Even the most ardent, up-to-date Windows aficionados are having a tough time with the newest version of Windows. Microsoft's latest operating system is proving to be a problem for more than half of the people who have already made the transition, according to a new survey from independent help site Forumswindows8.com.
The survey included 50,000 votes from early adopters, and found that only 25% of them were already able to call Windows 8 their favorite operating system. A massive 53% still proclaimed Windows 7 as the best.
In fact, Windows 8 barely edged out Windows XP, which garnered 20% of the vote. 2% cast a vote for "Other."
While there is obviously still plenty of time for these and other users to become more familiar with Windows 8 and appreciate it more, the complaints they have no largely encompassed the price. For those upgrading from legacy Windows systems, going to the new version is not cheap.
26% of survey takers said system requirements were an issue, 25% had gripes about incompatibility, and 20% said they had experienced computer freezes with Windows 8.
Microsoft has a lot of ambition with Windows 8, and with a complete interface overhaul and functionality up the wazoo, it does have a chance to make a splash.
The most distinct aspect of Windows 8 is a special version of the user interface which allows users to have complete customization on their home page, including widgets, RSS readers, weather information, date/time, etc.

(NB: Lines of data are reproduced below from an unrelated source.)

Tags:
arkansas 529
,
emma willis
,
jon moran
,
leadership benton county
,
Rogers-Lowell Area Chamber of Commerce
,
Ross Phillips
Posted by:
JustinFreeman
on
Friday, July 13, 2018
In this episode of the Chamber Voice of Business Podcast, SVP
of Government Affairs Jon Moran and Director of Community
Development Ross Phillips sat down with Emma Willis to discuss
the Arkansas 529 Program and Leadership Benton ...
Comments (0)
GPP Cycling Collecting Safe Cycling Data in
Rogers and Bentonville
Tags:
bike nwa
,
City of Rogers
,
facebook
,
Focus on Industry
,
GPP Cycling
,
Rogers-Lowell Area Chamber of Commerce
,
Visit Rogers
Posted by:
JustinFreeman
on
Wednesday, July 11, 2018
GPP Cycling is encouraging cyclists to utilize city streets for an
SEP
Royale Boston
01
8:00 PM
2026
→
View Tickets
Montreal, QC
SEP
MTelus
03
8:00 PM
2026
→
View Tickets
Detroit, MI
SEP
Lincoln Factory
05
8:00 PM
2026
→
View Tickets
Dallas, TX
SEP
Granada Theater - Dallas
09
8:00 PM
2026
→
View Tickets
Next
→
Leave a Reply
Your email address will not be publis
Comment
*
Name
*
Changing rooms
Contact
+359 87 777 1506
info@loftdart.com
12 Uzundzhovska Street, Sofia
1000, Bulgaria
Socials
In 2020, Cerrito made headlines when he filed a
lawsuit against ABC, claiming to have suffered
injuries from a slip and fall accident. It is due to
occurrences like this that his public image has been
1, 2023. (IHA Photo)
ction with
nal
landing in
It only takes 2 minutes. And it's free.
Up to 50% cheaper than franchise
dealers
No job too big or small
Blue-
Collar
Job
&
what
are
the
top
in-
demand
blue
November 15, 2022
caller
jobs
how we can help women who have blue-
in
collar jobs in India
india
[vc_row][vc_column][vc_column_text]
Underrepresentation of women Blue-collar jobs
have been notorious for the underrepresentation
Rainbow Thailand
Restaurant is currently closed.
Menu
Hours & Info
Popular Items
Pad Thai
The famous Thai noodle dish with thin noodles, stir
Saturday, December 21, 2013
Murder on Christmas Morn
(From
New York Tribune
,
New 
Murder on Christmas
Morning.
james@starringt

In addition, since this is such a revolutionary new platform, Microsoft wants to scrap out all remnants of the "old-school" look and feel. Instead of a Start bar, hovering your mouse over that corner of the screen will allow you to swap between the Metro UI and the traditional desktop. For the mobile version of Windows 8, the new UI will be the default interface.
For the most part, new users appear to like the updated look. Only a relatively small 18% said the new interface was a negative factor in the new OS.